When it comes to crushing your goals this year and beyond, hopefully you’re crystal clear that what got you here won’t get you there. This is a drum I beat with our clients and can serve as a valuable reminder when we get stuck in that “the way things have always been” mentality.

I’m sure you know what I’m talking about — there are things in every business that are done every day simply because that’s the way they’ve always been done. It’s time to examine every aspect of your business and question whether what you’re currently doing is helping your company (and you) move in the right direction, or if they are simply enabling stagnation and mediocrity.

Now that we are a few months into the year, how are you doing with your goals? At the beginning of the year, everyone seems to have a fresh mindset and fresh hope, but for many, that fades as the year progresses. Right now is a great time to look into some of the processes you utilize in your life and business, figure out if they are serving you, and build or solidify a stronger framework.

Like it or not, your company is run by systems, and people run those systems. Whether your systems are actually documented and trained is irrelevant. The truth is, systems and habits are the backbone of how most things get done in most businesses. Tony Robbins says it best when he talks about the fact we are not 100% committed to our standards or our goals or ideas, but we are 100% committed to our habits.

This is true in both your personal life and your career. As human beings, we are wired to seek the path of least resistance (except for us crazy entrepreneurs). Since we have a tendency to seek easy paths and implement things in our lives that are easy to understand, I believe that creating framework in your life can be a game-changer for you.

There are many areas of framework we can discuss, but let’s break down the overall structure to create the systems that can set you free.

One definition of “framework” from BusinessDirectory.com is a “broad overview, outline, or skeleton of interlinked items which supports a particular approach to a specific objective, and serves as a guide that can be modified as required by adding or deleting items.” The keywords here are outline, interlinked, and specific objective.

Where can you create a framework that serves you in your life and business? At the Blue Collar Success Group, we have a Four Step Framework for Service Management Mastery. We have a 12 Step Framework for The Ultimate Service Call. We have a 7 Step Framework for Recruiting Superstars, and on it goes.

In this column, however, I want to give you a simple four-step framework for business freedom. I obviously cannot cover every aspect of creating a company’s structure in one column, but I can break down the four most important things that contribute to increased success and freedom.



This is the first part of the four-step framework because without responsibility and accountability, the other three will fall short. Clearly defining roles is crucial to avoiding the “I didn’t know I was supposed to do that” excuse, or basically any other reason team members can come up with for falling short of their responsibilities.

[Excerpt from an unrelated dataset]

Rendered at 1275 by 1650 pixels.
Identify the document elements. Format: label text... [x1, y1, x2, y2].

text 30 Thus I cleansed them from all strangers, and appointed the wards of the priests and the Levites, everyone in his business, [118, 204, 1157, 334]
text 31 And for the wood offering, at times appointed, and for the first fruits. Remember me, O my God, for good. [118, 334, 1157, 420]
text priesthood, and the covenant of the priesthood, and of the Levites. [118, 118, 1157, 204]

Everyone needs to understand that, as part of a productive and effective team, there are certain responsibilities that are non-negotiable. This applies to every single position in the company, from managers to customer service representatives to technicians. Luckily, the next two steps (standards and tracking) will help keep everyone accountable to their roles and responsibilities.



It’s pretty simple to explain the difference between responsibility and standards. Responsibility is what needs to be accomplished, and standards dictate how and when something needs to be done. Standards take personal opinions out of how well something was done, because they outline exactly how and when things happen.

Having a planned-out sales process is the perfect example of this. If everything is outlined specifically, as well as tracked and trained (conveniently, the next two steps), there is no excuse for failure if the process has been proven to work and is followed appropriately.



When it comes to tracking, it’s not just about what you are or aren’t tracking right now. The key to this step is why you are tracking what you are and how you are using the information that is generated.

I’ve had so many companies present me with long, in-depth reports when I’m onsite, but they can’t explain what the numbers all mean to the success of the company. Then, on the other end of the spectrum, I’ve seen businesses failing to even track basics. In both scenarios, leaders are wondering why the companies aren’t growing at the rate they would like. So, it’s not about numbers on a spreadsheet — it’s how well you understand and make changes based on those results.

I believe in weekly scorecards for managers so there is never a surprise at the end of the month, and managers can make changes and adapt based on real-time, weekly numbers. Don’t wait until the end of the month to realize something needs to be corrected.



The goal of training is to teach a behavior and transfer responsibility. So, if something — your conversion rate, for example — is off based on your tracking and reporting, the logical thing to do is provide targeted training surrounding how to increase conversion rates.

I know that’s easier said than done, but that is the whole reason I started my online-based series of topic-based tech training videos. One-time training is never enough. In your mind, maybe you’ve already trained them on a certain topic, but refreshers must happen. I also need to stress the importance of ride-alongs as follow-up to your training. Demonstrating skills in your training room is much different than you seeing them live in front of customers in the field.

Tracking only provides you with the information necessary to know what area is suffering. In order to change a behavior and your results, training needs to be specific and include the “why” behind the desired change. Team members need to understand why they are doing something other than “because I said so.”

Take some time to look at bigger processes in your business and begin breaking them down into smaller pieces that can be better understood, better trained, and implemented seamlessly. Keep a scorecard that can help you stay informed about performance on at least a weekly basis; some companies even use them daily.

A solid framework and systems can set you free to focus on your goals for the business, from increased revenue to more free time for you. If you aren’t currently experiencing the results you want in your company, find the “holes” in your system and begin to make changes based on this four-step process.